§ **EXERCISE TASKS**
a) Print the part of the tribunal excerpt that begins at the words "Reliability of Ms" and stops after "rather than copied.".
b) In the tribunal excerpt, why does the judge find that the 17 November 2006 date on the schedule does not matter, even though it is later than the covering letter of 2 February 2006? Answer in one to three sentences.

The matter which appears to have precipitated the issue of assessment
validity being raised was that it was noticed by the Tribunal Judge at the
hearing on 28 April 2011 that the schedule bore a later date (17 November 2006)
than the covering letter of 2 February 2006. However I accept HMRC’s
explanation that the date of 17 November 2006 is a reflection of the date the
assessment was printed out, not the date of its creation. The dating of the
schedule does not show the schedule was not produced before that date or point
one way or other as to whether any schedule was enclosed with the letter as
stated.
41.
Given the mail-forwarding procedures which I accept were in place at
Minney & Co. if it is correct that a letter was also sent to the appellant
at Minney & Co’s Union Street address this would be forwarded, unopened to
Mr Swift at his home address. I need to consider Ms Henton-Pusey’ evidence as
to sending the letters and enclosures and Mr Swift’s evidence that he did not
receive the Schedule of Assessment.
Reliability of Ms Henton-Pusey’s evidence
42.
The appellant argued that Ms Henton-Pusey’s evidence was unreliable for
a number of reasons. She had admitted she was responsible for a mistake in the
VAT fraction used to calculate the figures. This was a basic error and any
failing lay in assuming the calculation of a colleague was correct rather than
in making the error herself. Similarly the appellant invited me to find her
evidence to be less credible because the letter to Mr Swift had not been
signed. HMRC suggested this may have been because it was a copy letter. But the
letter was written as a separate letter to Mr Swift rather than copied.
Therefore it ought to have been signed. The other explanation was that this was
a file copy of a copy of which had been signed.
43.

§ **DATA SECTION**

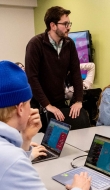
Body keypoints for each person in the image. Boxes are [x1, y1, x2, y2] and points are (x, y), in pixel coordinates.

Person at [0, 60, 91, 190]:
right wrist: (79, 188)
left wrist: (25, 140)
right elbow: (13, 165)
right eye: (28, 103)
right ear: (20, 108)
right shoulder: (12, 160)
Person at [25, 6, 83, 127]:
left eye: (69, 23)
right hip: (38, 105)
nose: (69, 27)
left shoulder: (69, 44)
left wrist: (78, 100)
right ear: (53, 25)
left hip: (59, 101)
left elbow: (76, 73)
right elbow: (32, 78)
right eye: (65, 24)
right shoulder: (35, 44)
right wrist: (47, 105)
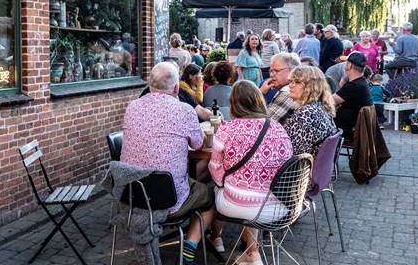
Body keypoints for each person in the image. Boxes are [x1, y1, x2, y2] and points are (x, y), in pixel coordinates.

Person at [121, 62, 215, 265]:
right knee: (209, 196)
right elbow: (199, 144)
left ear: (149, 84)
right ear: (176, 88)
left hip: (133, 194)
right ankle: (190, 246)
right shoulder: (184, 110)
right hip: (168, 199)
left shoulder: (132, 107)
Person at [207, 80, 294, 262]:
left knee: (216, 190)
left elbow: (215, 169)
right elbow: (287, 165)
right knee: (251, 194)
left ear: (234, 104)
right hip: (278, 207)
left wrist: (226, 182)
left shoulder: (226, 129)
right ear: (259, 101)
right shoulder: (278, 128)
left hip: (237, 205)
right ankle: (252, 254)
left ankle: (216, 238)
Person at [285, 66, 337, 156]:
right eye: (290, 81)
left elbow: (293, 154)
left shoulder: (304, 114)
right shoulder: (321, 107)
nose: (290, 85)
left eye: (296, 82)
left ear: (311, 86)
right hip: (317, 167)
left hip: (300, 167)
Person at [141, 58, 213, 121]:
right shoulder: (146, 94)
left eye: (172, 73)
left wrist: (214, 116)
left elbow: (199, 109)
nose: (169, 76)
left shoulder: (182, 92)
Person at [332, 52, 373, 142]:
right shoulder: (361, 82)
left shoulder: (354, 86)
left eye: (346, 62)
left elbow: (327, 101)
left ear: (349, 65)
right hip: (350, 126)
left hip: (344, 130)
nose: (344, 64)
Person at [260, 52, 300, 124]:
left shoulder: (288, 91)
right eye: (271, 71)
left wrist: (260, 93)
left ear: (291, 70)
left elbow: (263, 123)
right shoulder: (294, 88)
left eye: (276, 71)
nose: (271, 75)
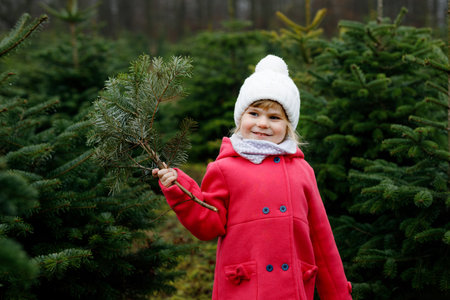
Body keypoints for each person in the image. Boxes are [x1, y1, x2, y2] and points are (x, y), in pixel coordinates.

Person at [152, 55, 352, 300]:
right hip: (244, 288)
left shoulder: (302, 170)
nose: (262, 124)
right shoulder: (224, 168)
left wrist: (339, 294)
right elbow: (208, 224)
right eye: (254, 114)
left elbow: (322, 239)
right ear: (241, 117)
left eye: (274, 117)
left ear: (289, 126)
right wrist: (179, 188)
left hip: (292, 289)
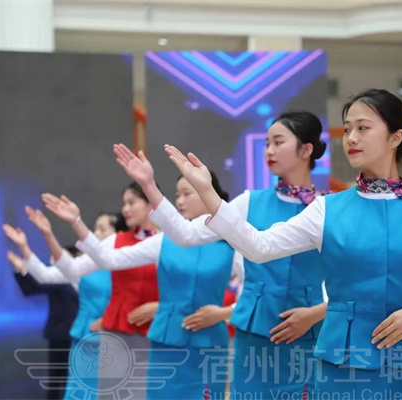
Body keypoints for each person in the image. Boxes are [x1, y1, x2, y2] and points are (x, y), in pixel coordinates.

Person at [165, 89, 402, 398]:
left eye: (363, 128)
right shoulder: (325, 209)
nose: (351, 138)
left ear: (395, 137)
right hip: (342, 362)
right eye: (347, 130)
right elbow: (259, 246)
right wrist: (208, 193)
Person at [111, 111, 330, 398]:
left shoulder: (329, 208)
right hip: (254, 330)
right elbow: (186, 234)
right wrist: (149, 185)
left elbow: (350, 277)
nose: (269, 151)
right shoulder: (250, 201)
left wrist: (315, 314)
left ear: (306, 149)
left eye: (278, 142)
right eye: (266, 144)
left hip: (308, 331)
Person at [44, 172, 242, 399]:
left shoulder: (232, 243)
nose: (180, 201)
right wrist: (76, 223)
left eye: (187, 194)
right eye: (177, 194)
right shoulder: (164, 241)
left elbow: (256, 287)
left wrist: (224, 313)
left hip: (209, 342)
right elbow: (109, 259)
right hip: (166, 342)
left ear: (208, 194)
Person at [42, 182, 160, 400]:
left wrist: (161, 306)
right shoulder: (116, 241)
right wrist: (70, 225)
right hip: (118, 335)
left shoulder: (171, 240)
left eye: (132, 202)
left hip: (157, 333)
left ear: (150, 203)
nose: (125, 209)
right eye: (124, 203)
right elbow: (73, 269)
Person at [4, 209, 125, 399]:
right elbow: (47, 275)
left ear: (120, 234)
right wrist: (30, 244)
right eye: (95, 229)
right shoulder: (88, 264)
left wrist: (113, 317)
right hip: (85, 337)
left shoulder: (130, 262)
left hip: (118, 338)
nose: (96, 234)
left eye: (103, 230)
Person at [6, 246, 78, 400]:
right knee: (56, 377)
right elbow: (34, 287)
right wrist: (21, 270)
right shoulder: (57, 279)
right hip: (60, 335)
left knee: (77, 378)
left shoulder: (89, 277)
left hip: (83, 335)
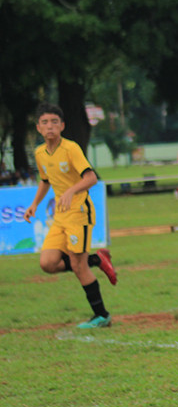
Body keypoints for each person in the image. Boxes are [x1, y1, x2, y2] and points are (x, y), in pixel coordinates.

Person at [23, 102, 118, 329]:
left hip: (79, 213)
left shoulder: (71, 148)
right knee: (47, 263)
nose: (50, 127)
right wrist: (34, 204)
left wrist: (70, 191)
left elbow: (91, 178)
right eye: (45, 123)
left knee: (78, 266)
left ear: (62, 126)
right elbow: (45, 180)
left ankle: (101, 316)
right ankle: (96, 259)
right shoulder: (39, 153)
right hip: (60, 216)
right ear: (38, 128)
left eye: (55, 122)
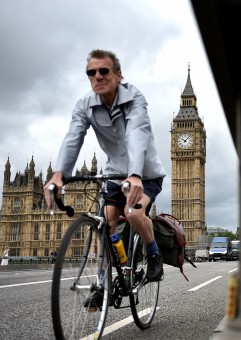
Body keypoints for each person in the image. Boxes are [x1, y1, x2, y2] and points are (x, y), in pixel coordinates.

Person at [43, 49, 166, 282]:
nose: (97, 76)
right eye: (91, 72)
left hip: (145, 174)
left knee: (132, 212)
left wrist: (136, 174)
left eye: (103, 71)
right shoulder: (83, 106)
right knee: (105, 224)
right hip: (114, 174)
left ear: (118, 75)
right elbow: (73, 137)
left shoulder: (134, 98)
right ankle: (102, 282)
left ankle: (153, 253)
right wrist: (59, 174)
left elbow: (137, 134)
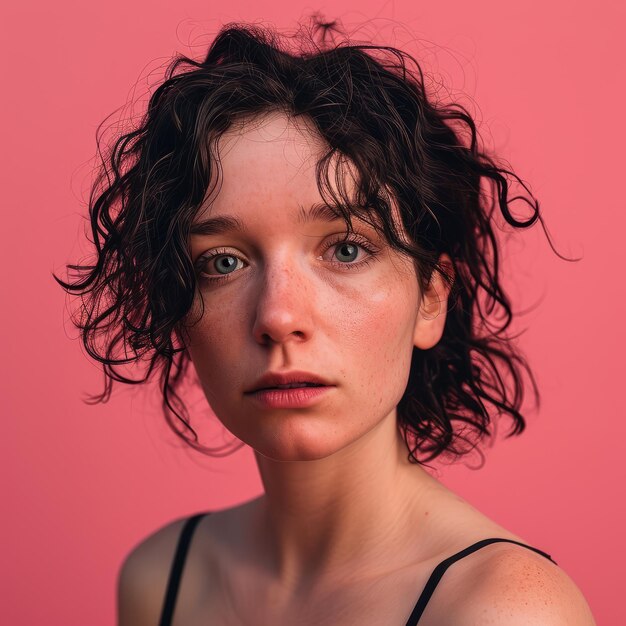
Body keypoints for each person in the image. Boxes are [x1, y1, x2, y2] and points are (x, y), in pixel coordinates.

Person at [55, 16, 596, 626]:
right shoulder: (161, 580)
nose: (279, 316)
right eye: (223, 261)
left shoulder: (502, 610)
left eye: (345, 249)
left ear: (430, 299)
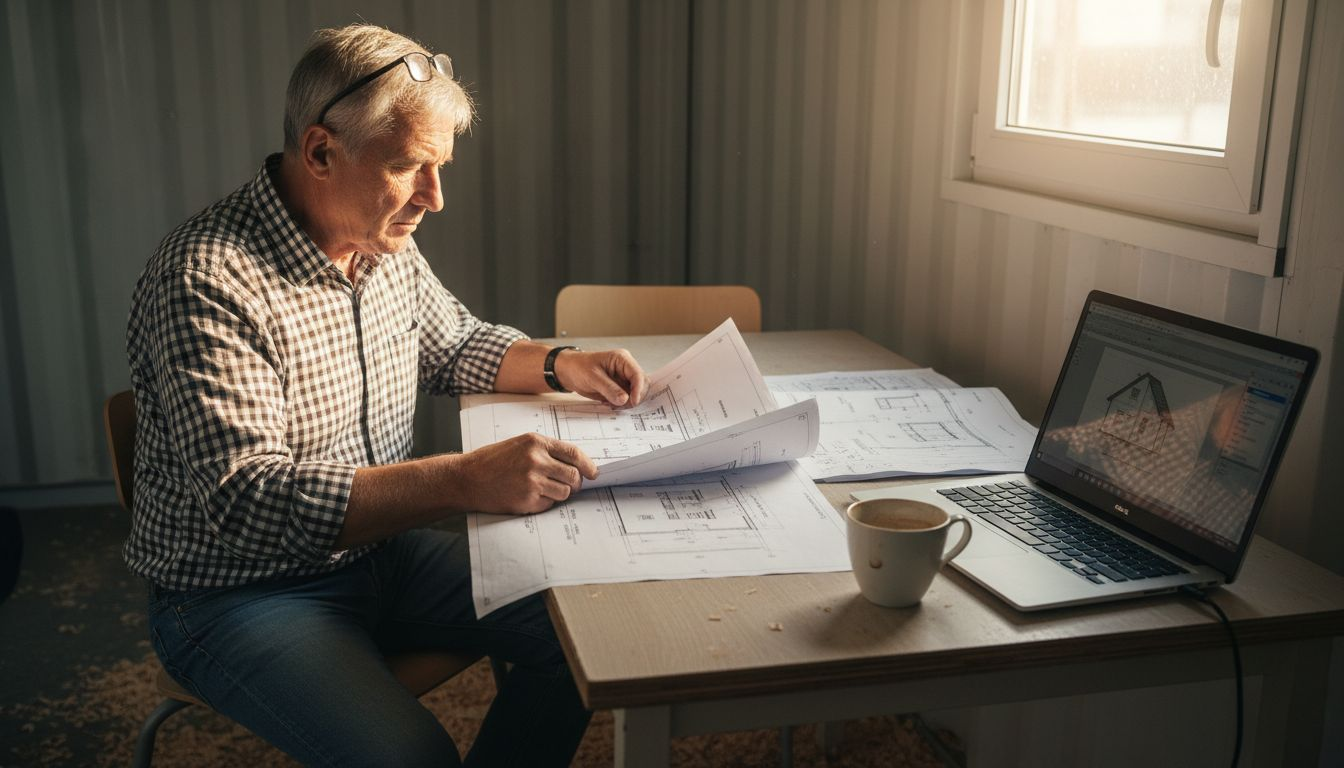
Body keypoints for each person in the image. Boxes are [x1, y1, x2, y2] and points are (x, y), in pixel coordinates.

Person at [124, 23, 647, 766]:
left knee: (588, 635)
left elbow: (453, 344)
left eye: (440, 167)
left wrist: (564, 364)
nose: (435, 197)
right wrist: (466, 480)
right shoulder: (205, 279)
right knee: (411, 758)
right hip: (238, 594)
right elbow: (249, 501)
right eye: (409, 166)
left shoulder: (377, 236)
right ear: (320, 152)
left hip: (378, 555)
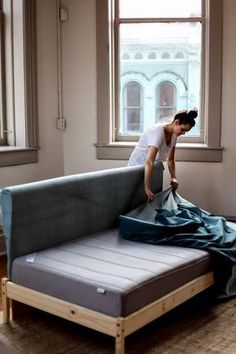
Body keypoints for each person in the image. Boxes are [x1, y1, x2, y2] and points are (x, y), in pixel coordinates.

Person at [127, 109, 198, 202]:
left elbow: (171, 160)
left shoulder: (174, 136)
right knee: (135, 200)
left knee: (150, 201)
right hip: (137, 167)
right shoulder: (157, 132)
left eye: (186, 131)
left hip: (151, 169)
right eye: (183, 129)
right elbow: (149, 161)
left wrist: (173, 177)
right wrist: (147, 187)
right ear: (176, 122)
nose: (183, 133)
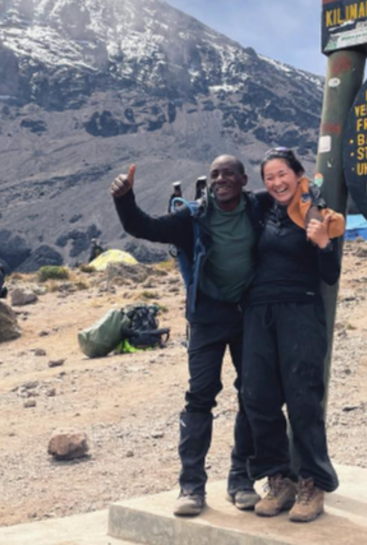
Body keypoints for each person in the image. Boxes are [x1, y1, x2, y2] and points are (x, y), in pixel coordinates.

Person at [111, 156, 265, 517]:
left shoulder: (258, 208)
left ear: (243, 180)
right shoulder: (192, 217)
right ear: (209, 182)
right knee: (199, 397)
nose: (221, 179)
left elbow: (292, 199)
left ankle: (241, 480)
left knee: (253, 394)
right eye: (215, 174)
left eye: (229, 173)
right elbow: (142, 227)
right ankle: (191, 487)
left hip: (248, 316)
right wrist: (124, 198)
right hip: (207, 319)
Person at [242, 147, 344, 524]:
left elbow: (329, 274)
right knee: (257, 396)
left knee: (303, 397)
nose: (276, 182)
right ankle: (279, 478)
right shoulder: (261, 209)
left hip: (300, 310)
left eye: (282, 174)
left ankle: (312, 483)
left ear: (298, 173)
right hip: (258, 312)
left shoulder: (315, 212)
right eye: (269, 177)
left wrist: (322, 243)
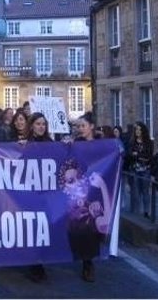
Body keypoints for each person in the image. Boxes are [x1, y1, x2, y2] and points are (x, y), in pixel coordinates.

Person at [67, 111, 110, 282]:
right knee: (82, 228)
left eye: (83, 126)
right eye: (78, 126)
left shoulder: (102, 143)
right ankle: (86, 261)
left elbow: (116, 152)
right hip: (80, 192)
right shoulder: (76, 142)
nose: (80, 129)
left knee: (93, 228)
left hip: (96, 190)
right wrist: (67, 145)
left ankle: (88, 263)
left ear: (91, 127)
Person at [25, 112, 52, 282]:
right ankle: (35, 264)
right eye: (38, 124)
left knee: (44, 228)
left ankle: (41, 261)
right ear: (32, 125)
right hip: (30, 194)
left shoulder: (51, 143)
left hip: (47, 195)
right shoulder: (25, 144)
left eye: (43, 124)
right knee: (33, 229)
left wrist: (67, 145)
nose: (41, 127)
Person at [126, 122, 153, 218]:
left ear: (143, 131)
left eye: (139, 129)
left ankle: (146, 212)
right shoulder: (132, 142)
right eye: (136, 129)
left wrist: (137, 155)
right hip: (134, 169)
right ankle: (136, 212)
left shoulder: (149, 142)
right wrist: (138, 156)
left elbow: (149, 156)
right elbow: (129, 154)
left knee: (145, 191)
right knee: (136, 192)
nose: (137, 131)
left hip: (145, 169)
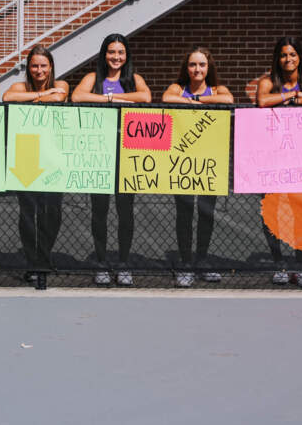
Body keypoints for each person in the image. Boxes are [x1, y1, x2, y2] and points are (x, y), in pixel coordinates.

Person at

§ **TASK-BY-TASK SOLUTIONS**
a)
Reliability of Ms Henton-Pusey’s evidence
42.
The appellant argued that Ms Henton-Pusey’s evidence was unreliable for
a number of reasons. She had admitted she was responsible for a mistake in the
VAT fraction used to calculate the figures. This was a basic error and any
failing lay in assuming the calculation of a colleague was correct rather than
in making the error herself. Similarly the appellant invited me to find her
evidence to be less credible because the letter to Mr Swift had not been
signed. HMRC suggested this may have been because it was a copy letter. But the
letter was written as a separate letter to Mr Swift rather than copied.

b) The judge accepts HMRC's explanation that 17 November 2006 is the date the assessment was printed out, not the date it was created. So the date does not show that the schedule was not produced before then. It also says nothing either way about whether a schedule was enclosed with the letter.